There’s a quietly seething anger that permeates throughout Next Sohee, an anger that bubbles ever closer to the surface as the narrative progresses. Joo-ri has stated in interviews that the idea for the story came about after she saw a news report in 2016, covering an incident where a girl who’d been sent on an externship program in a call centre killed herself within 3 months of working there. The investigation afterwards brought to light the unfavourable working conditions and how, to some degree, the students who were placed from vocational colleges were being exploited by the companies the colleges partnered with.

The narrative structure is a bold one, eschewing what looks and feels like a murder mystery in its back half, but isn’t precisely because we already know there’s no mystery, having seen how Si-eun chose to take her own life. Rather it becomes the tale of 2 people, both somehow connected through their willingness to rail against the injustices that they see, even though there’s no singular villain for either them or us as the audience to aim our anger towards. In many ways Doona’s role doubles as the avatar for the audience watching, as what starts as mild frustration at the lack of clarity she gets from anyone she speaks to soon develops into outright exasperation at the system that’s operating in plain sight.

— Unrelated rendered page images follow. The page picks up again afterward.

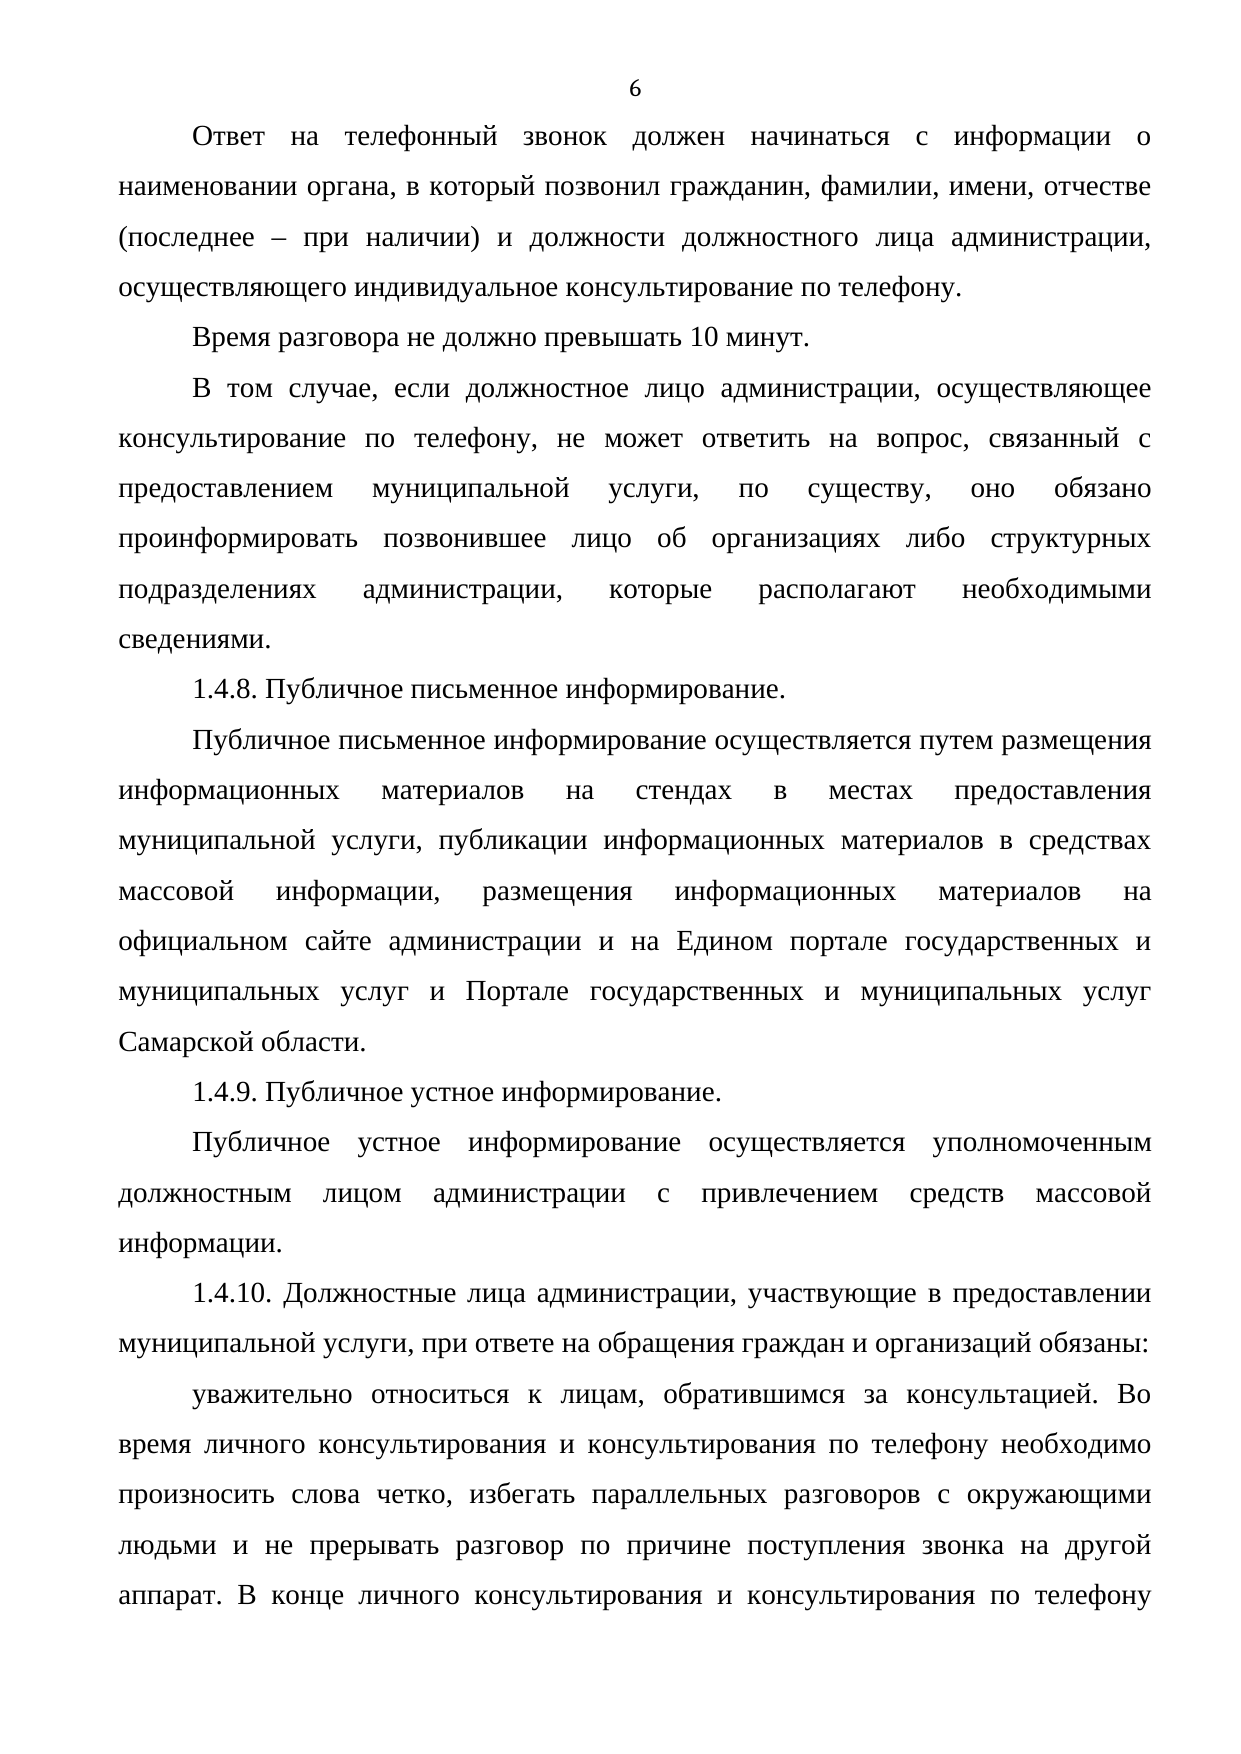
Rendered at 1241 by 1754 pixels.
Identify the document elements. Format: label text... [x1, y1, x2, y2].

text 1.4.10. Должностные лица администрации, участвующие в предоставлении муниципальной услуги, при ответе на обращения граждан и организаций обязаны: [118, 1275, 1152, 1359]
text Публичное письменное информирование осуществляется путем размещения информационных материалов на стендах в местах предоставления муниципальной услуги, публикации информационных материалов в средствах массовой информации, размещения информационных материалов на официальном сайте администрации и на Едином портале государственных и муниципальных услуг и Портале государственных и муниципальных услуг Самарской области. [118, 722, 1152, 1057]
text Публичное устное информирование осуществляется уполномоченным должностным лицом администрации с привлечением средств массовой информации. [118, 1124, 1152, 1258]
text Ответ на телефонный звонок должен начинаться с информации о наименовании органа, в который позвонил гражданин, фамилии, имени, отчестве (последнее – при наличии) и должности должностного лица администрации, осуществляющего индивидуальное консультирование по телефону. [118, 118, 1152, 303]
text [118, 1376, 1152, 1611]
text 1.4.8. Публичное письменное информирование. [118, 672, 1152, 705]
text В том случае, если должностное лицо администрации, осуществляющее консультирование по телефону, не может ответить на вопрос, связанный с предоставлением муниципальной услуги, по существу, оно обязано проинформировать позвонившее лицо об организациях либо структурных подразделениях администрации, которые располагают необходимыми сведениями. [118, 370, 1152, 655]
text 1.4.9. Публичное устное информирование. [118, 1074, 1152, 1108]
text Время разговора не должно превышать 10 минут. [118, 319, 1152, 353]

On the one hand the approach can be viewed as a nihilistic one from a purely plot perspective, but Joo-ri’s script and direction is constructed in such a way that our closeness to the characters onscreen feels like it’s more important than the circumstances that surround them. In any other filmmaker’s hands Next Sohee would likely have been structured from the perspective of Bae Doona, uncovering how Si-eun decided to take her own life by unfolding it in flashbacks, thus framing it from the perspective of the mystery genre. However by spending the whole of the first hour with Si-eun it feels like we get to know her intimately, as if she’s the main character of the movie (which it could well be argued she is), and therefore allowing the investigation in the second half to be more about getting to know Doona’s character, since we already know Si-eun’s story.

The reason why Next Sohee manages to be so compelling is in the way it crafts a pair of characters who in some way mirror each other’s values, refusing to be defeated by a system that’s so deeply entrenched it’ll never change, yet still remain true to their principles. Will that make it enjoyable for everyone? Probably not, and those expecting any kind of cathartic payoff at the end of the 135-minute runtime will be left disappointed. The injustice is a part of the hierarchal nature of Korean society, and no single suicide or person is ever going to change that, so in the face of such an overbearing beast, the best you can do is be kind to others and let them know they’re not alone. In the final scene Doona’s character seems to realise this, embracing a willingness to do what’s in her control to try and stop a similar tragedy happening to the next Sohee, and hoping the offer of connection is enough.

Managing to tread the fine line between being both a subdued character study and seething indictment of certain aspects of Korean society, Joo-ri’s sophomore feature is a success not so much because of the system it portrays, but rather the impact that it has on the characters that she’s created. For Bae Doona, Next Sohee marks another stellar performance that’s a standout in her filmography, and for Kim Si-eun she’s already gone on to be cast in the 2nd season of the popular Netflix series Squid Game. As for Jeong Joo-ri, my only hope is that we don’t have to wait another 8 years for her next production to hit the screens, as she remains one of the brightest talents working in Korea today.